Para apartar de su mente esos pensamientos, trató de responder a su pregunta.


—Mi madre colabora en multitud de obras benéficas y acompaña a mi padre en sus viajes siempre que puede. Siguen aún muy enamorados.


—¿Cuánto tiempo llevan casados?


—Este invierno hará veintinueve años.


—No es fácil encontrar en estos días historias de amor como ésa.


—Lo sé. Mi padre tenía treinta años y mi madre veinte cuando se conocieron. Fue un flechazo, se enamoraron en el acto. Él era ya por entonces el director de la joyería de Roma.


—¿Tuvo algún problema para conseguir la mano de tu madre?


—¿Quieres decir si hubo alguna oposición por parte de sus padres? Mi padre tenía una buena posición y era también de buena familia, aunque eran nuevos ricos.

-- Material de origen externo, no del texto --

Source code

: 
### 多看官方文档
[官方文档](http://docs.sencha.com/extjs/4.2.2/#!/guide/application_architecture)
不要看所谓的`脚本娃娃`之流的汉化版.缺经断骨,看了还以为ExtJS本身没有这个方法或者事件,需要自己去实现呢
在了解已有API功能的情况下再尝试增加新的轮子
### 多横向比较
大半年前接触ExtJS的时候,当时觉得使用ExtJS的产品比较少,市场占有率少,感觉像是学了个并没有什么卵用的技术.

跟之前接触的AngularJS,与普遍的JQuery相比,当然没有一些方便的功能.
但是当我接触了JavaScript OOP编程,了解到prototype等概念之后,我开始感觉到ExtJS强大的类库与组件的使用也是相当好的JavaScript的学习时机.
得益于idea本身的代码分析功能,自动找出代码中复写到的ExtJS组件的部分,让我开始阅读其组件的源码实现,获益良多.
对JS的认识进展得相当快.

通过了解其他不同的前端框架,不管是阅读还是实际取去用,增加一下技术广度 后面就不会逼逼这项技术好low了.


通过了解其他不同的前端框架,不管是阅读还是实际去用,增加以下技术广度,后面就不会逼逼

—¿Hay alguna diferencia? —le dijo Pedro riendo.


—Tú, que has protegido a multimillonarios, sabes que la hay. Se da cierto esnobismo a veces entre la gente rica. Pero los padres de mi madre lo único que querían para ella era un hombre honrado que la quisiera.


—Tú tienes un poco de acento italiano. ¿Se hablaba italiano en tu casa cuando eras pequeña?


Ella no quería entrar en ese tema. No porque tuviese algo que ocultar, sino porque recordaba con tristeza lo sola que se había sentido siempre en su infancia, a pesar de haber gozado de algunas ventajas sobre los demás chicos. Su niñera le había hablado siempre en italiano. Sus padres eran bilingües.


—Mi padre y mi madre hablaban habitualmente en inglés.


Eso era todo lo que estaba dispuesta a contar al respecto.


Una locución del GPS les anunció la salida de la autopista que debían tomar. Salieron por ella, y cinco minutos después estaban ya en la carretera que conducía al campamento.
Instintivamente, Paula sacó un pequeño espejo de su bolso, comprobó el estado de su maquillaje y se pasó la mano por el pelo, tratando de ahuecárselo y de corregir los desperfectos ocasionados por el pañuelo que había llevado puesto. Cuando concluyó, observó a Pedro contemplándola.


—Estás… bien —dijo él, concluyendo la frase como si hubiese estado a punto de emplear otro calificativo, pero no se hubiese decidido finalmente a usarlo.


—Tengo que estar mejor que bien. Quiero entusiasmar a los amigos de Libby Dalton.


—Lo conseguirás, créeme. Lo que me preocupa es que alguien pueda llamar por teléfono a la prensa antes de que salgamos de allí. Así que, por favor, trata de estar el menor tiempo posible.


—Lo entiendo, Pedro, así lo haré. Pero he venido para ayudar a Libby, y eso es lo que voy a intentar.


Y, dicho eso, tomó el bolso y abrió la puerta del coche.